"We
have some tiny baby pigs one old sow has 12,13, or 14 they are to wiggly to
count....
We
are building some sheds for two old sows who are going to have pigs very
soon."
--Letter from my uncle, Bloomington, Kans., to my father, Cape Girardeau, Mo., Wednesday, July 14, 1943.
Pigs were a crucial source of meat
and income on the diversified farm of my grandparents. These creatures, like all the other plants
and animals that fed their family and provided them income, had a millennia-old
association with humans. Domestic pigs
descend from the wild boar. Its wild cousins
are still relatively common in Europe, Asia, and North Africa. Pigs, along with sheep and
goats, were likely part of the earliest farming cultures in eastern Europe and
western Asia. Evidence of pig
domestication goes back at least to 7000 B.C.E. in Jericho, although pigs may
have been domesticated at various different times and places. Farmers with domesticated pigs eventually
spread to most of Europe and Asia, and parts of Africa. They were especially important source of meat
in Asia. Polynesian migrants brought
them to Hawai’i by 1000 C.E. Europeans
brought pigs to the Americas by 1493 and to the British colonies of North America
by the early seventeenth century.
Unlike cattle, sheep and goats, which
both nomadic pastoralists and settled farmers can use, pigs have primarily been
associated with settled farming.
However, people have found two distinct ways to keep them: within farms
in sties, or left to fend for themselves in the woods. Semiferal hogs could be attracted back to
farms with food, or hunted like wild animals. Left to feed themselves, they make use of
acorns, beech nuts, “wild apples, berries, chestnuts, slugs, insects, and
worms, as well as fungi,” and “mice, voles and other rodents.” Many early English colonists
allowed pigs to range through forests for acorns and other food, eliminating
food sources used by American Indians.
On my grandparents’ farm, hogs were
confined in fences and sties. They got some
table scraps, as well as grains, such as sorghum. Some local farmers got whey (the byproduct of
butter making) from local milk producers, which my grandparents may have done
as well. Pigs were a key part of the
diversified farms of that era, which gradually disappeared as more highly
industrialized, specialized agriculture developed in the postwar years. By the time I remember my grandparents’ farm
in the 1970s, it had no pigs. By then,
pigs were increasingly raised in CAFOs (confined animal feeding operations, or
factory farms) that specialized in one animal.

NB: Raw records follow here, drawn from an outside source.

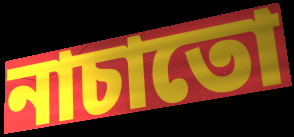
নাচাতো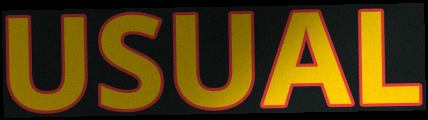
USUAL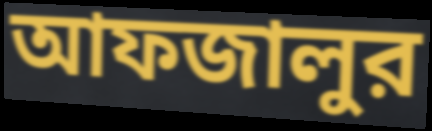
আফজালুর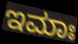
ಇಮಾಃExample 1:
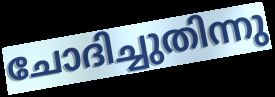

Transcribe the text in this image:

ചോദിച്ചുതിന്നു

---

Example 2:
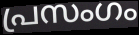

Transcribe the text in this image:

പ്രസംഗം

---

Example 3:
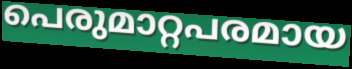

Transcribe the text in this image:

പെരുമാറ്റപരമായ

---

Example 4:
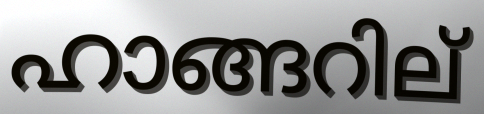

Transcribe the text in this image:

ഹാങ്ങറില്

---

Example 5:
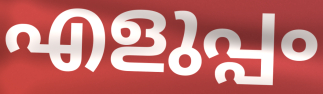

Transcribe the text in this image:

എളുപ്പം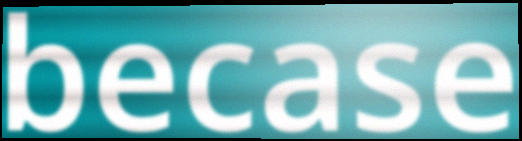
becase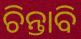
ଚିନ୍ତାବି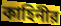
কাহিনীর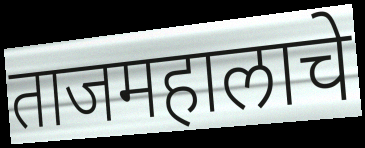
ताजमहालाचेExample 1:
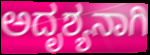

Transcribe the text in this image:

ಅದೃಶ್ಯನಾಗಿ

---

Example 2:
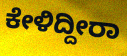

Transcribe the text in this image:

ಕೇಳಿದ್ದೀರಾ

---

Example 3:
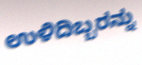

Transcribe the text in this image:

ಉಳಿದಿಬ್ಬರನ್ನು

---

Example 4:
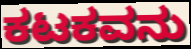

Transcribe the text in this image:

ಕಟಕವನು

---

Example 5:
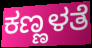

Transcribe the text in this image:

ಕಣ್ಣಳತೆ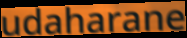
udaharaneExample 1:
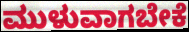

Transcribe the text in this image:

ಮುಳುವಾಗಬೇಕೆ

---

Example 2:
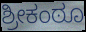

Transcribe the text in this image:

ಶ್ರೀಕಂಠೂ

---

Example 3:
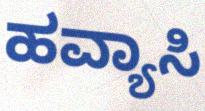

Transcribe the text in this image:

ಹವ್ಯಾಸಿ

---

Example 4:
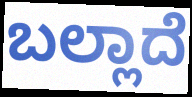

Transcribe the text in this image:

ಬಲ್ಲಾದೆ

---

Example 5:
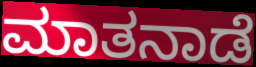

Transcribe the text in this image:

ಮಾತನಾಡೆ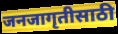
जनजागृतीसाठीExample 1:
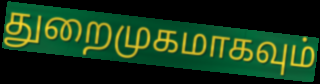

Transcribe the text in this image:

துறைமுகமாகவும்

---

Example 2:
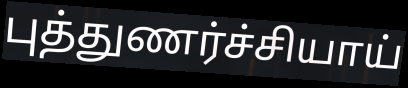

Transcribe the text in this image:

புத்துணர்ச்சியாய்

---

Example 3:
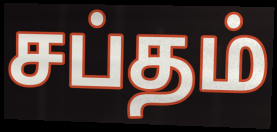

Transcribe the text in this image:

சப்தம்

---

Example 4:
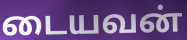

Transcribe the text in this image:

டையவன்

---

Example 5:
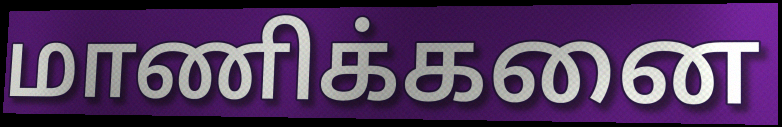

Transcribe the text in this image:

மாணிக்கனை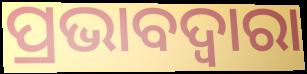
ପ୍ରଭାବଦ୍ୱାରା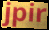
jpir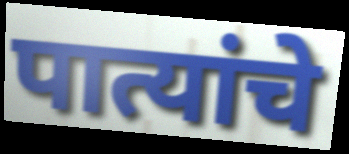
पात्यांचे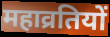
महाव्रतियोंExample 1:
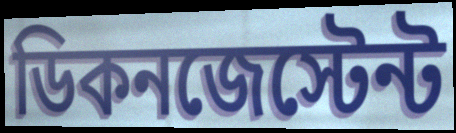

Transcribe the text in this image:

ডিকনজেস্টেন্ট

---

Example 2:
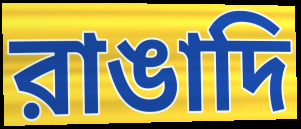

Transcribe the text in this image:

রাঙাদি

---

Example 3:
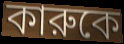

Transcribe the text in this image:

কারুকে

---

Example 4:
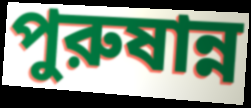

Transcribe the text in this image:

পুরুষান্ন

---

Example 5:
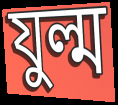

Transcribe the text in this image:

যুল্ম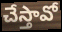
చేస్తావో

(Sources: Juliet Clutton-Brock, Domesticated Animals From Early Times (Austin:
University of Texas Press, 1981, pp. 71-79; Zeuner, History of Domesticated Animals, 256-71; Virginia DeJohn Anderson, Creatures of Empire, 97, 112-13; John
Long, Introduced Mammals of the World:
Their History, Distribution and Influence (Csiro Publishing), 375; Brown, Kansas Farmboy, 114-15).